Sep 10 2025 · 5 min read

Developers who understand UX

The shift I keep noticing

Something I've seen across most of the teams I've worked in: the frontend is quietly moving back toward people who can hold the user, the design, and the implementation in their head at the same time. Not a specialist in any one of those, but a generalist with taste. Someone who can read a Figma file, understand why a particular interaction matters, and then write the code that actually makes it feel that way.

This isn't a new role. It's an old one we rediscovered after about a decade of pretending the implementation didn't matter much as long as the feature shipped. Now everyone can ship. The tooling is good enough that getting something onto the screen is almost free, so the thing that separates one engineer from another stopped being whether they can build it. It's the how.

Craft lives in the code, not on top of it

The most common misconception I run into is that craft is a layer you add at the end, once the feature works. In my experience it's the other way round. The craft is in the hundreds of small decisions you make while you're still typing, most of which never reach a designer or a ticket.

Should the dropdown close when you click outside it, or only when you press Escape? If the API is slow, does the button stay pressed, show a spinner, or quietly disable itself? Does the form remember what you'd typed if you fat-finger the back button? None of these are really design decisions. There's no Figma frame for "what happens on the third second of loading." But they look like design decisions to the person using the thing, and the person making the call is whoever's writing the code, every single time, whether they notice they're making it or not.

That's the part you can't hand off. The designer doesn't write the click handler. The backend engineer doesn't pick the easing curve. By the time it reaches the code it's one person's call — and the quality of that call stays invisible until someone hits the unhappy path.

The silent default

Most of the bad UX I find in otherwise-good apps isn't a decision anyone made on purpose. It's the slow accumulation of defaults nobody stopped to question. onSubmit with no loading state. A fetch with no error path. A setTimeout standing in for actually thinking about the lifecycle.

A developer who understands UX still reaches for the default. They're not reinventing the button. But they pause before they keep it, ask whether the default is genuinely what the user needs here, and then either keep it or replace it. I've come round to thinking the pause is most of the job.

The handoff is where it breaks

Most teams run on a handoff. The designer makes a Figma, the engineer implements the Figma, and anything that wasn't in the Figma becomes a "bug" that nobody quite owns. That works fine for static screens. It falls apart the moment something needs to move.

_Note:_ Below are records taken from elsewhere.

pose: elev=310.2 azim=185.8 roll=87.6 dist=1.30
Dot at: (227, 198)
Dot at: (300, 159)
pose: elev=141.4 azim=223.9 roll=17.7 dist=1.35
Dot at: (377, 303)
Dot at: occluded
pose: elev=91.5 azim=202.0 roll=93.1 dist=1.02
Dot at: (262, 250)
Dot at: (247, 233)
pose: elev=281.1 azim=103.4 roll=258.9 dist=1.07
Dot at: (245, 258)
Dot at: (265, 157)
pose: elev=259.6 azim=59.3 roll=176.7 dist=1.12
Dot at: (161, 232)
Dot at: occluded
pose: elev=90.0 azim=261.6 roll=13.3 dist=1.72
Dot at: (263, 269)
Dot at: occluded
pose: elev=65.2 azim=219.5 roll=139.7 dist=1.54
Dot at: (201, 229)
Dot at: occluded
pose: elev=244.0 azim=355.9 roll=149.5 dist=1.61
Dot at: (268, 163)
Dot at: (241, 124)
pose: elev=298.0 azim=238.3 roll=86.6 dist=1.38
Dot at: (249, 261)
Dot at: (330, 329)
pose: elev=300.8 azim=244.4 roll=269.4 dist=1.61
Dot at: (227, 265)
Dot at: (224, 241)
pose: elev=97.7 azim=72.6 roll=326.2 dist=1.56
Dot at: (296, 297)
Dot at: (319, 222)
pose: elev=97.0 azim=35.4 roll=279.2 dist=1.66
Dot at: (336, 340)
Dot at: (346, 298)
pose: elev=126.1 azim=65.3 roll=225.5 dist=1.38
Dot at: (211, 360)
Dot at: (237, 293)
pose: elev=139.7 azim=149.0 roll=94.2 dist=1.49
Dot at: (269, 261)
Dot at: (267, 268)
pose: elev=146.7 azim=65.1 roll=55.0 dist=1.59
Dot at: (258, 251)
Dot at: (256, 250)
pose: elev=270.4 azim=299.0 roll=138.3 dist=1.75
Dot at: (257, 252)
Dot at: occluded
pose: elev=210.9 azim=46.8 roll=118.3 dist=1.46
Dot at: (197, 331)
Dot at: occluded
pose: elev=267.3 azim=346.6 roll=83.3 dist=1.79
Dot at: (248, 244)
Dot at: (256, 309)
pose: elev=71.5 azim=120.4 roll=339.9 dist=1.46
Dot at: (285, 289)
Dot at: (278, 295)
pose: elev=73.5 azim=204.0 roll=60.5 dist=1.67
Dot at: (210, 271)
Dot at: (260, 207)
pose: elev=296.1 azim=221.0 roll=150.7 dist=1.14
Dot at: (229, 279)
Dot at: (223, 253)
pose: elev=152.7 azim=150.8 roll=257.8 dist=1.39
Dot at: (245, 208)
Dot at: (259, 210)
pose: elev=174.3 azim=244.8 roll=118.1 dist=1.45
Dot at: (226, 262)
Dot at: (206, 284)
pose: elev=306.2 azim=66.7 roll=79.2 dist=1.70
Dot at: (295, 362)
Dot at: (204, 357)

The transition from the list to the detail view. The empty state when the API comes back with nothing. What the loading skeleton looks like on the third second versus the first. The keyboard shortcut nobody specced because nobody thought to. You can prototype motion in Figma now, which is genuinely useful, but you still can't ship it from there. The animation that ends up in front of the user is the one written in CSS or Motion, with whatever durations the engineer happened to land on, and if the designer wasn't sitting next to them when it got written, those durations are a guess. That's how a codebase fills up with transition: all 0.3s ease on a button that wanted 120ms: guesses dressed up as decisions.

The fix isn't a better handoff. It's not having one. When the person who understands the design is the same person writing the code, the loop collapses — the conversation that used to happen on a staging URL three days later happens in the file, while it's still being built.

Spotting one

You can't really advertise for this. "Design engineer" is too new and too contested a label to drop on a job board and trust the right people will self-select. What you can do is read the work.

Open someone's portfolio and actually use it. Hover the buttons. Resize the window to something stupid. Click into a deep link and refresh it. The tells are everywhere: the empty states they bothered to design, the focus rings they kept instead of stripping out, the way a press settles instead of snapping. None of those are features. They're evidence that the person writing the code stopped to think about the person on the other side of it.

The inverse is worth knowing too. A portfolio of beautiful Figma exports and nothing you can click. A GitHub of forks with no commits of their own. A case study that proudly ends at the wireframe. None of that makes someone a bad engineer, but it usually means they haven't yet had to live with the consequences of their own decisions, which is the part that builds the instinct.

How you actually become one

If you're a developer who wants to move in this direction, I don't think there's a course for it. The path that worked for me was almost boringly simple: build something real, then live with it long enough that its flaws become your problem.

Ship a side project, a tool, a writing site like this one. Then use it yourself, every day, for six months, and pay attention to whatever quietly annoys you. The fourth time the form forgets what you typed. The tenth time the search feels a beat too slow. Each of those is a small debt you're paying to your past self for not thinking it through the first time. So you fix one, then the next. Somewhere in that loop you stop catching the problems after they ship and start catching them while you type, and that shift is the one that actually matters.

Why it's worth being slow

From the outside, all of this can look like being slow. You'll spend an afternoon on a button another engineer would have shipped in ten minutes, and rewrite the same transition three times because the second attempt was close but not quite right. I've mostly made my peace with that, because the compounding is real even when you can't see it. A codebase that's been cared for this way has a different shape from one assembled out of defaults, and people feel that difference long before they can name it. The users feel it first. The next engineer feels it the moment they open the file.